Richmond Council has taken a significant step towards introducing a Public Spaces Protection Order (PSPO) to curb vehicle idling (You can watch the debate).
White Hart Lane is the obvious place to pilot the approach.
PSPO is a legal tool created under the Anti-Social Behaviour, Crime and Policing Act 2014. It allows councils to ban or require specific behaviours in places where public nuisance affects the local community. Breaching a PSPO is a criminal offence: it carries a Fixed Penalty Notice of up to £100, or prosecution with fines up to £1,000.
The council’s decision followed a ten week consultation that drew over 800 responses.
96% of the responses highlighted the negative impact of idlibng on heath. 83% knew idling was illegal. 65% supported a PSPO; 22% disagreed with this approach.
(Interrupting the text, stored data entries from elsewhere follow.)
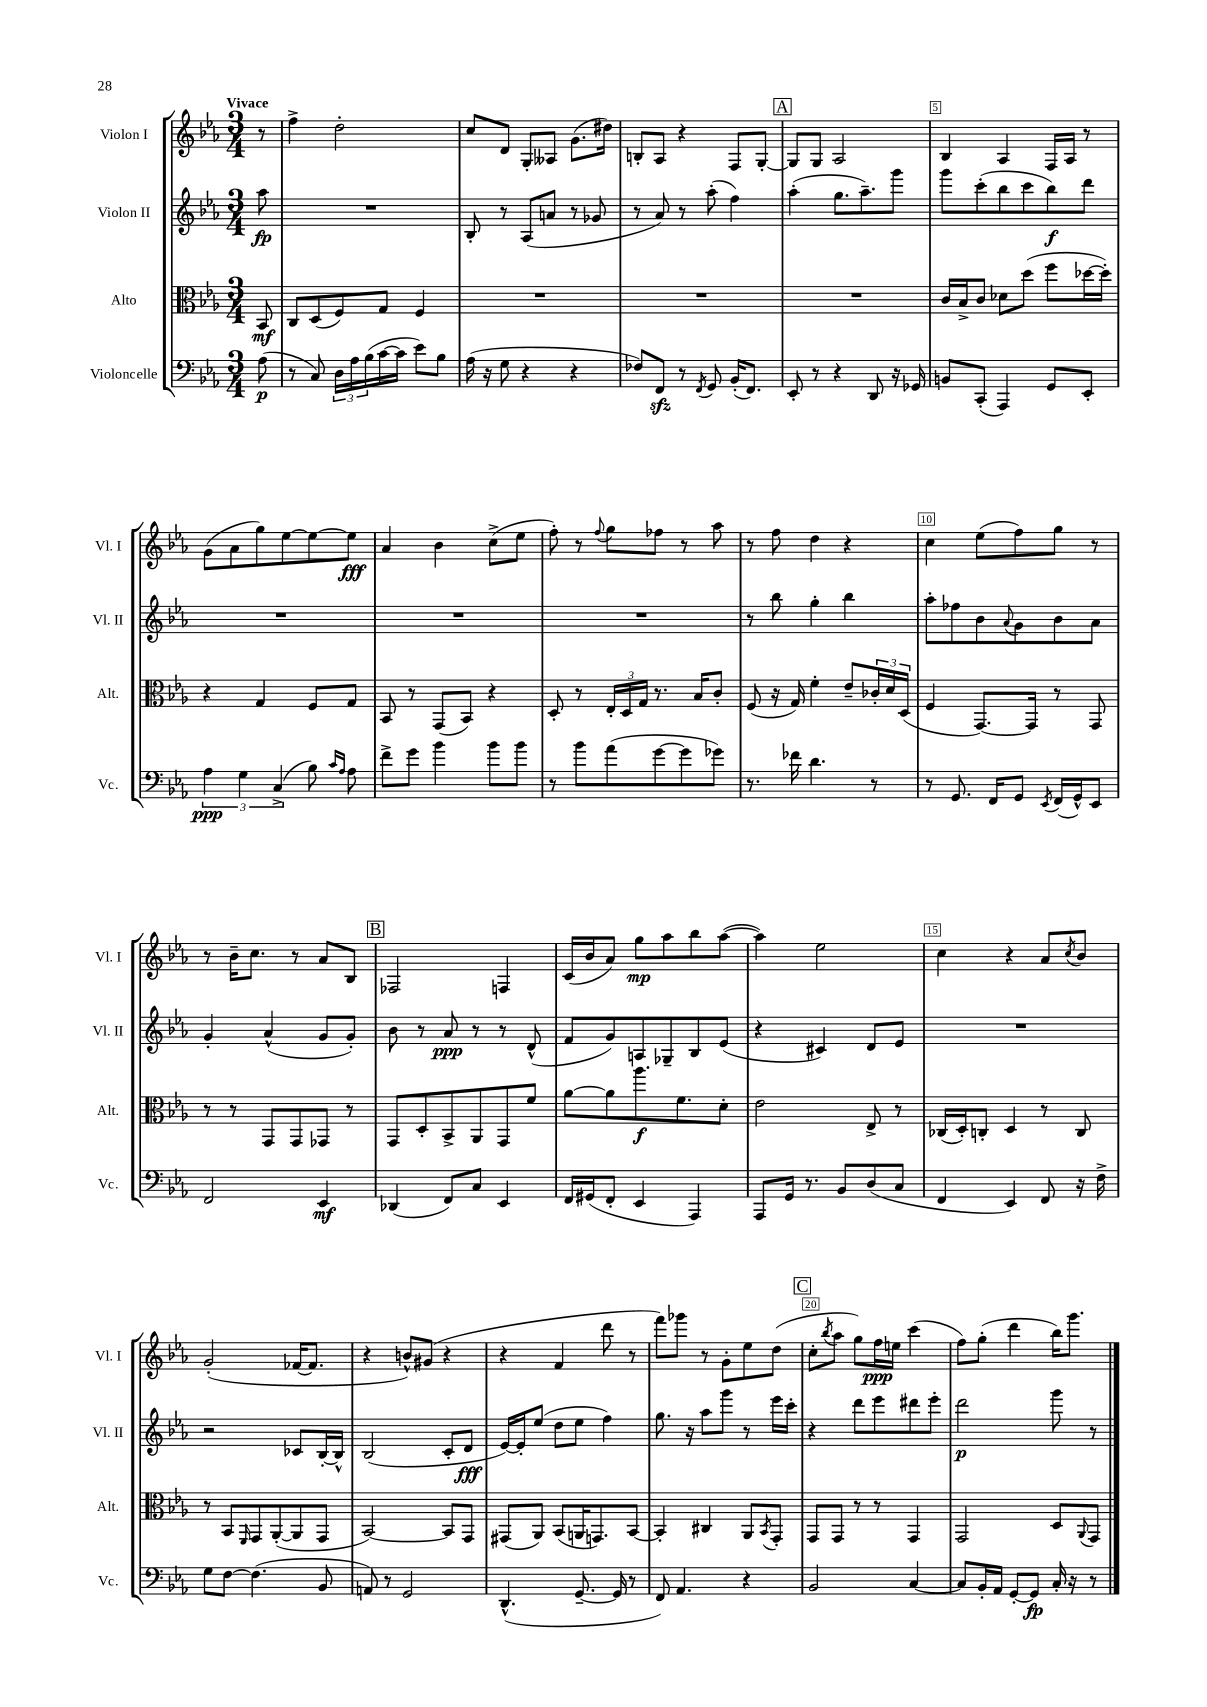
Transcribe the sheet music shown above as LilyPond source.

<<
\new StaffGroup <<
\new Staff = "s0" \with { instrumentName = "Violon I" shortInstrumentName = "Vl. I" } {
    \clef treble \key ees \major \numericTimeSignature \time 3/4 \partial 8 \tempo "Vivace"
    r8 |
    f''4-> d''2-. |
    c''8 d'8 g8-. aeses8 g'8.( dis''16) |
    b8-. aes8 r4 f8 g8~-. |
    \mark \markup { \box "A" } g8 g8 aes2 |
    bes4 aes4 f16 aes16 r8 |
    g'8( aes'8 g''8) ees''8~ ees''8~ ees''8\fff |
    aes'4 bes'4 c''8->( ees''8 |
    f''8-.) r8 \appoggiatura { f''8 } g''8 fes''8 r8 aes''8 |
    r8 f''8 d''4 r4 |
    c''4 ees''8( f''8) g''8 r8 |
    r8 bes'16-- c''8. r8 aes'8 bes8 |
    \mark \markup { \box "B" } fes2 f4 |
    c'16( bes'16 aes'8) g''8\mp aes''8 bes''8 aes''8~( |
    aes''4) ees''2 |
    c''4 r4 aes'8 \acciaccatura { c''8 } bes'8 |
    g'2-.( fes'16~ fes'8. |
    r4 b'8-^) gis'8( r4 |
    r4 f'4 d'''8 r8 |
    f'''8) ges'''8 r8 g'8-. ees''8 d''8( |
    \mark \markup { \box "C" } c''8-. \acciaccatura { bes''8 } aes''8 g''8) f''16\ppp e''16 c'''4( |
    f''8) g''8-.( d'''4 bes''16) g'''8. \bar "|." |
}
\new Staff = "s1" \with { instrumentName = "Violon II" shortInstrumentName = "Vl. II" } {
    \clef treble \key ees \major \numericTimeSignature \time 3/4 \partial 8
    aes''8\fp |
    R2. |
    bes8-. r8 aes8( a'8 r8 ges'8 |
    r8 aes'8) r8 aes''8-.( f''4) |
    \mark \markup { \box "A" } aes''4-.( g''8. aes''8.--) g'''8 |
    g'''8 c'''8-.( bes''8 c'''8 bes''8\f) d'''8 |
    R2. |
    R2. |
    R2. |
    r8 bes''8 g''4-. bes''4 |
    aes''8-. fes''8 bes'8 \appoggiatura { aes'8 } g'8 bes'8 aes'8 |
    g'4-. aes'4-^( g'8 g'8-.) |
    \mark \markup { \box "B" } bes'8 r8 aes'8\ppp r8 r8 d'8-^( |
    f'8 g'8) a8 ges8-- bes8 ees'8( |
    r4 cis'4) d'8 ees'8 |
    R2. |
    r2 ces'8 bes16~-. bes16-^ |
    bes2( c'8-. d'8\fff |
    ees'16~) ees'16-. ees''8( d''8 ees''8 f''4) |
    g''8. r16 aes''8 g'''8 r8 ees'''16 c'''16-. |
    \mark \markup { \box "C" } r4 d'''8 ees'''8 dis'''8 ees'''8-. |
    d'''2\p g'''8 r8 \bar "|." |
}
\new Staff = "s2" \with { instrumentName = "Alto" shortInstrumentName = "Alt." } {
    \clef alto \key ees \major \numericTimeSignature \time 3/4 \partial 8
    bes,8\mf |
    c8 d8( f8) g8 f4 |
    R2. |
    R2. |
    \mark \markup { \box "A" } R2. |
    c'16 bes16-> c'8 des'8 d''8( f''8 des''16~ des''16-.) |
    r4 g4 f8 g8 |
    bes,8 r8 g,8( bes,8) r4 |
    d8-. r8 \tuplet 3/2 { ees16-. d16 g16 } r8. bes16 c'8-. |
    f8( r16 g16) f'4-. ees'8-- \tuplet 3/2 { ces'16-. d'16 d16( } |
    f4 g,8.~) g,16 r8 g,8 |
    r8 r8 g,8 g,8 ges,8 r8 |
    \mark \markup { \box "B" } g,8 d8-. bes,8-> aes,8 g,8 f'8 |
    aes'8~ aes'8 aes''8.\f f'8. d'8-. |
    ees'2 ees8-> r8 |
    ces16( d16-.) c8-. d4 r8 c8 |
    r8 bes,8 \grace { f,16 } g,8 aes,8~-.( aes,8 g,8 |
    bes,2~) bes,8 g,8 |
    gis,8( aes,8) bes,8( a,16 g,8.) bes,8~ |
    bes,4-. cis4 aes,8 \acciaccatura { bes,8 } g,8-. |
    \mark \markup { \box "C" } g,8 g,8 r8 r8 g,4 |
    g,2 d8 \appoggiatura { aes,8 } g,8 \bar "|." |
}
\new Staff = "s3" \with { instrumentName = "Violoncelle" shortInstrumentName = "Vc." } {
    \clef bass \key ees \major \numericTimeSignature \time 3/4 \partial 8
    aes8\p( |
    r8 c8) \tuplet 3/2 { d16 aes16 bes16( } c'16~ c'16 ees'8) bes8 |
    aes16( r16 g8 r4 r4 |
    fes8) f,8\sfz r8 \acciaccatura { f,8 } g,8 bes,16-.( f,8.) |
    \mark \markup { \box "A" } ees,8-. r8 r4 d,8 r16 ges,16 |
    b,8 c,8-.( aes,,4) g,8 ees,8-. |
    \tuplet 3/2 { aes4\ppp g4 c4->( } bes8) \grace { c'16 aes16 } aes8 |
    f'8-> g'8 bes'4 bes'8 bes'8 |
    r8 bes'8 aes'8( g'8~ g'8 ges'8) |
    r8. fes'16 d'4. r8 |
    r8 g,8. f,16 g,8 \acciaccatura { ees,8 } f,16( g,16-^) ees,8 |
    f,2 ees,4\mf |
    \mark \markup { \box "B" } des,4( f,8) c8 ees,4 |
    f,16 gis,16( f,8-. ees,4 aes,,4) |
    aes,,8 g,16 r8. bes,8 d8( c8 |
    f,4 ees,4) f,8 r16 f16-> |
    g8 f8~ f4.( bes,8 |
    a,8) r8 g,2 |
    d,4.-^( g,8.~-- g,16 r8 |
    f,8) aes,4. r4 |
    \mark \markup { \box "C" } bes,2 c4~ |
    c8 bes,16-. aes,16 g,8~-. g,8\fp c16-. r16 r8 \bar "|." |
}
>>
>>
\layout { \context { \Score \override BarNumber.break-visibility = ##(#f #t #t) barNumberVisibility = #(every-nth-bar-number-visible 5) \override BarNumber.stencil = #(make-stencil-boxer 0.1 0.3 ly:text-interface::print) } }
The council summarised these objections as claiming PSPOs were
Unnecessary and disproportionate
A perceived attack on the motorist
An overreach by the council
A revenue raising scheme
Waste of taxpayers’ money
Concern over enforcement and how this will be delivered.
This proposal is part of a wider Manifesto for a better Barnes: a collection of ideas grounded in local insight, climate responsibility and a people-first approach. You’ll find the full list of proposals, along with the thinking behind them, throughout this section. I will return to the proposals regularly to update and refine.
Autumn research
I was one of those 814 respondents in favour of PSPO. The existing system is broken. Richmond has issued one fine in six years despite reporting 68,000 interactions with idling drivers. My view was shaped by research I carried out on White Hart Lane this autumn. I monitored queues at the railway crossing across three day-parts—mid-morning, early afternoon and evening.
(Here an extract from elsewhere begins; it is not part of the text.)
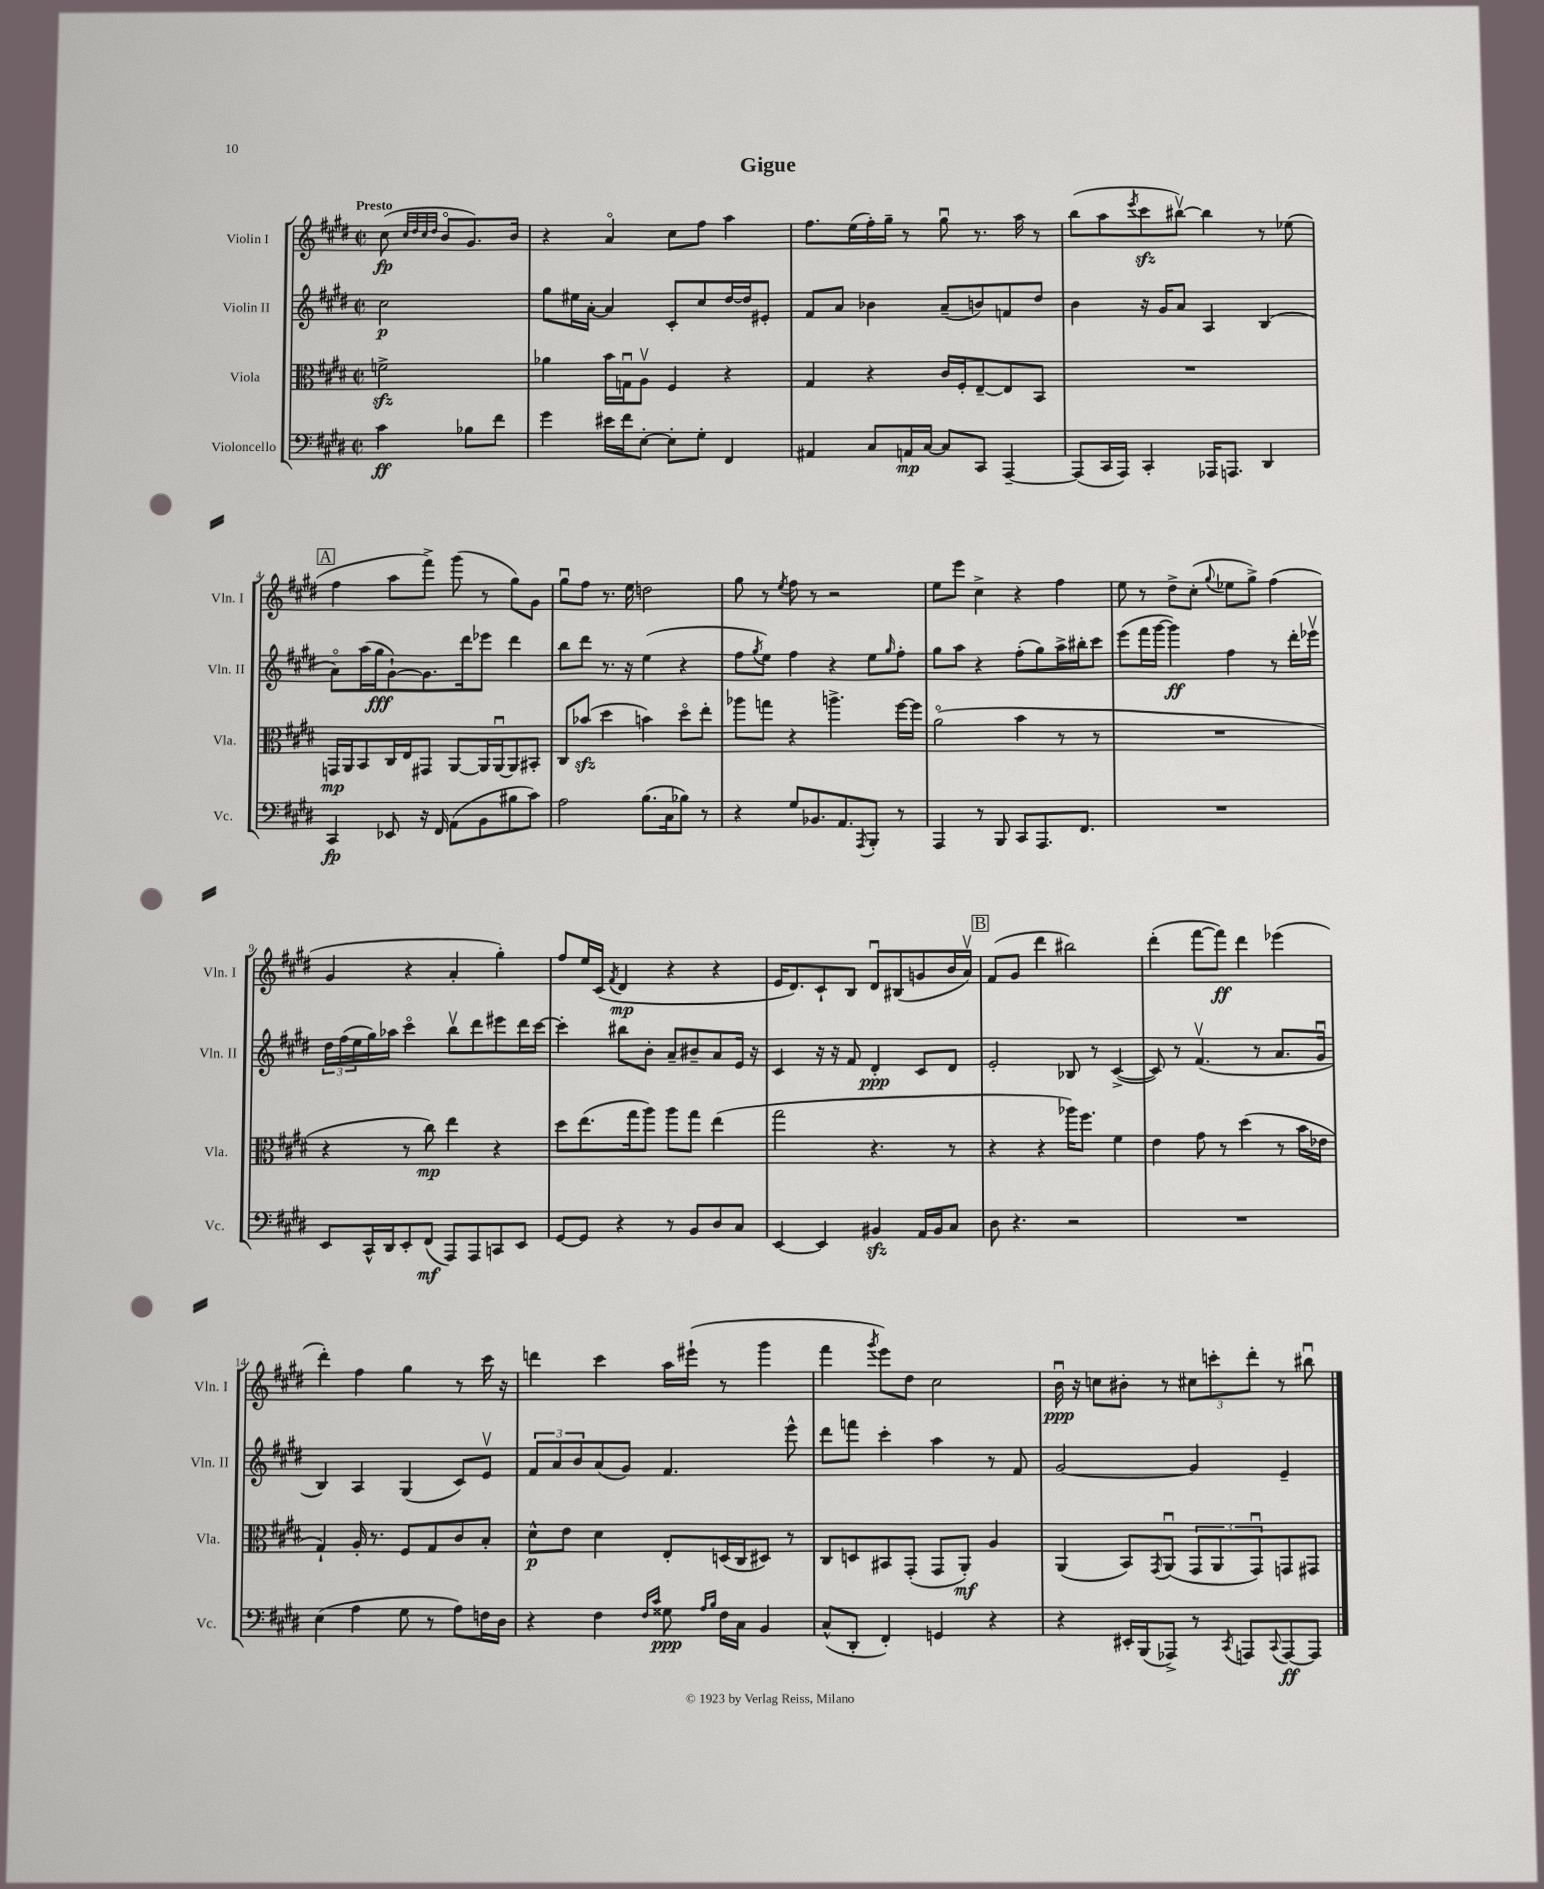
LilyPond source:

The idling pattern hardly shifted: only one in three drives switched off his or her engine.
Notes & thoughts
The detail of this research is worth sharing.
A large share of the 33% who did switch off were in private cars fitted with automatic stop–start systems. BMW for example introduced this feature in 2007, and London’s relatively young car fleet makes it common. The average private car in London is now around 10 years old. In practice that means many Lexus, Land Rovers, Audis and Jaguars cut out automatically the moment they stop.
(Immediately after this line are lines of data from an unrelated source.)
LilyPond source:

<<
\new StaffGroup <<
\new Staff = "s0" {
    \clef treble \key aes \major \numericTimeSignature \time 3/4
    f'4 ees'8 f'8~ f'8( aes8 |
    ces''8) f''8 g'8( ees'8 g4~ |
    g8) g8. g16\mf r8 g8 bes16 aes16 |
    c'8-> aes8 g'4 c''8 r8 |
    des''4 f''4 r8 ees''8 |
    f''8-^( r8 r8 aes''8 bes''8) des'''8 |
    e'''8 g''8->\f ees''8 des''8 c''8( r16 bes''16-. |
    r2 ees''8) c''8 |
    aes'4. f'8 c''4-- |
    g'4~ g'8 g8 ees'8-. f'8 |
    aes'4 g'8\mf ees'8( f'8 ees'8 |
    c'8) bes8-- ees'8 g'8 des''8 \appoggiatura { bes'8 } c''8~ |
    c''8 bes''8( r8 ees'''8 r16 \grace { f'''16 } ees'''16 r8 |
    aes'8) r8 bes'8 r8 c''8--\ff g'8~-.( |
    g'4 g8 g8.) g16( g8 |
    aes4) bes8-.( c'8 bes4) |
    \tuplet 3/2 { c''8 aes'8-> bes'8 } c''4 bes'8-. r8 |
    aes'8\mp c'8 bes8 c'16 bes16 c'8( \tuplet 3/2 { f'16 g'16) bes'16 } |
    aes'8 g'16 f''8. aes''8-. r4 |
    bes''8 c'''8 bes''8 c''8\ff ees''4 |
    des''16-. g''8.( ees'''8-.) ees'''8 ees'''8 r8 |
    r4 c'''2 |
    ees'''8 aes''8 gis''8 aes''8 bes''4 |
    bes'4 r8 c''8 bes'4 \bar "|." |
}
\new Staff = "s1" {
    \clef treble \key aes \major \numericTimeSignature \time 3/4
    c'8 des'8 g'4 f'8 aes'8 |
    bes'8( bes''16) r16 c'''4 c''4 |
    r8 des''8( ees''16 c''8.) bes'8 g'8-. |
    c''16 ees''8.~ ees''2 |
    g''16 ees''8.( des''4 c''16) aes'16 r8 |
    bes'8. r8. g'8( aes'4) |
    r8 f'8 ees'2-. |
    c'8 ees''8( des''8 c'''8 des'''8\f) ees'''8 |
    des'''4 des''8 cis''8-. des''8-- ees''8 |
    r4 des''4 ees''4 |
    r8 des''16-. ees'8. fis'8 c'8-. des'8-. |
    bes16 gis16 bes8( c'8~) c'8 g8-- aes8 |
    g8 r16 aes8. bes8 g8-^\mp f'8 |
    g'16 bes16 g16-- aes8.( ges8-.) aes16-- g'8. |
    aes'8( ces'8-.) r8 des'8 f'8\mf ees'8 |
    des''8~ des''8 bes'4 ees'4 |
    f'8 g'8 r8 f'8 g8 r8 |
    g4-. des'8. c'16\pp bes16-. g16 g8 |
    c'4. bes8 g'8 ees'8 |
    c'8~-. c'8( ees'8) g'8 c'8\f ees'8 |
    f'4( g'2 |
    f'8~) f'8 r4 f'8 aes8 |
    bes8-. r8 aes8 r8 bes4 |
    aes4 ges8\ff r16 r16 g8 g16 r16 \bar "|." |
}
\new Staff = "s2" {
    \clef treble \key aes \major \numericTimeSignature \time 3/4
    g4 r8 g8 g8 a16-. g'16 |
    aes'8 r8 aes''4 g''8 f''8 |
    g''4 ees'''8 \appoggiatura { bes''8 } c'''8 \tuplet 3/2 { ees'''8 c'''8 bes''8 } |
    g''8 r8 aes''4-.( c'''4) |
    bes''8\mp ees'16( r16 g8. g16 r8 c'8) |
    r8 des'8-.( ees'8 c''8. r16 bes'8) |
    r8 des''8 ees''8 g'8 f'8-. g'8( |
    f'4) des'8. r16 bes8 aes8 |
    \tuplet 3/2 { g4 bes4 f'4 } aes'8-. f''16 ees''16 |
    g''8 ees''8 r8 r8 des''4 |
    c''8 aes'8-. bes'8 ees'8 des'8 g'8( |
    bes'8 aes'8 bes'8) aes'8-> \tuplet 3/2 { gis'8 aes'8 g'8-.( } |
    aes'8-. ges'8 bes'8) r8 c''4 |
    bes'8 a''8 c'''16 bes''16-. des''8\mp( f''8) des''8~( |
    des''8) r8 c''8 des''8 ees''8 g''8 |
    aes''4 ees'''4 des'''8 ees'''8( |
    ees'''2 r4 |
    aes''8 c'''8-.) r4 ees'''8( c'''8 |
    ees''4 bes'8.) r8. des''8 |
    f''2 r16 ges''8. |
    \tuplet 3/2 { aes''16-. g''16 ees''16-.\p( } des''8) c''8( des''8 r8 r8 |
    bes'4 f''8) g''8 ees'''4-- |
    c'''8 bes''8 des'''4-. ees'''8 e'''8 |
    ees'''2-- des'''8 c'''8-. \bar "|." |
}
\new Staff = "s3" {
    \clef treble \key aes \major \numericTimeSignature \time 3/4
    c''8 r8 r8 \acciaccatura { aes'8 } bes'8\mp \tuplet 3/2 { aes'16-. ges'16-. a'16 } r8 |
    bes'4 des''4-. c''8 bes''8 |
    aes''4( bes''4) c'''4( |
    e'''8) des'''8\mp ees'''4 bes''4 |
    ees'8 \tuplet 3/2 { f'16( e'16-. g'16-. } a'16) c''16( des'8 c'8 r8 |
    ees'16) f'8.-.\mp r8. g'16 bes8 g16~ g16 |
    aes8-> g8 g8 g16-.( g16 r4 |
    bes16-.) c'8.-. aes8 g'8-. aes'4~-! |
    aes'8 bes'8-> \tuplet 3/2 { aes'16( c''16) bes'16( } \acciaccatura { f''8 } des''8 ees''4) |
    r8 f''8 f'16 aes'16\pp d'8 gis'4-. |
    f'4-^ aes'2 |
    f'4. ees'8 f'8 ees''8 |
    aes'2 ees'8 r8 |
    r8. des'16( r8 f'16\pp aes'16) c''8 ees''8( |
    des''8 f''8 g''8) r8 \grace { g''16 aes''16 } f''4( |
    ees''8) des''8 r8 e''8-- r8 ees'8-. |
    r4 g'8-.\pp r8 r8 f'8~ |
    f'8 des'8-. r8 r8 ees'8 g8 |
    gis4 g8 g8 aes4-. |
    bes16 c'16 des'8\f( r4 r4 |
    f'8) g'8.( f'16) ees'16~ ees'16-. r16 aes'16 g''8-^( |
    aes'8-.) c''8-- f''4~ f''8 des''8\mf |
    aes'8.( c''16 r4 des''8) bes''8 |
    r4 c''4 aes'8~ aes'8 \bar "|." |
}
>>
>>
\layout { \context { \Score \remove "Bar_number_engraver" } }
The main idling offenders were commercial vehicles. On some days they made up more than 90% of the engines left running on White Hart Lane. Vans, lorries and contractors dominated the list. One refrigerated vehicle was recorded during the research —obviously exempt—but the rest had no such justification.
A handful of local traders appeared repeatedly, sadly, engines running. And, frustratingly, so did a Metropolitan Police car.
The question now is how to implement a PSPO well. The council has said it plans to pilot enforcement in a single area before scaling up.
White Hart Lane is the obvious choice.
Idling levels are high and varied enough to provide a rigorous test
Footfall is significant, thanks to housing, schools and the busy shopping parade.
The road forms part of a wider pedestrian corridor, linking directly to The Terrace, where the council is preparing a major improvement scheme. Trialling enforcement on both streets would reinforce the gains on each.
This proposal is a work in progress.
It will be reviewed and improved on a regular basis.
This story was last updated on 27 November 2025.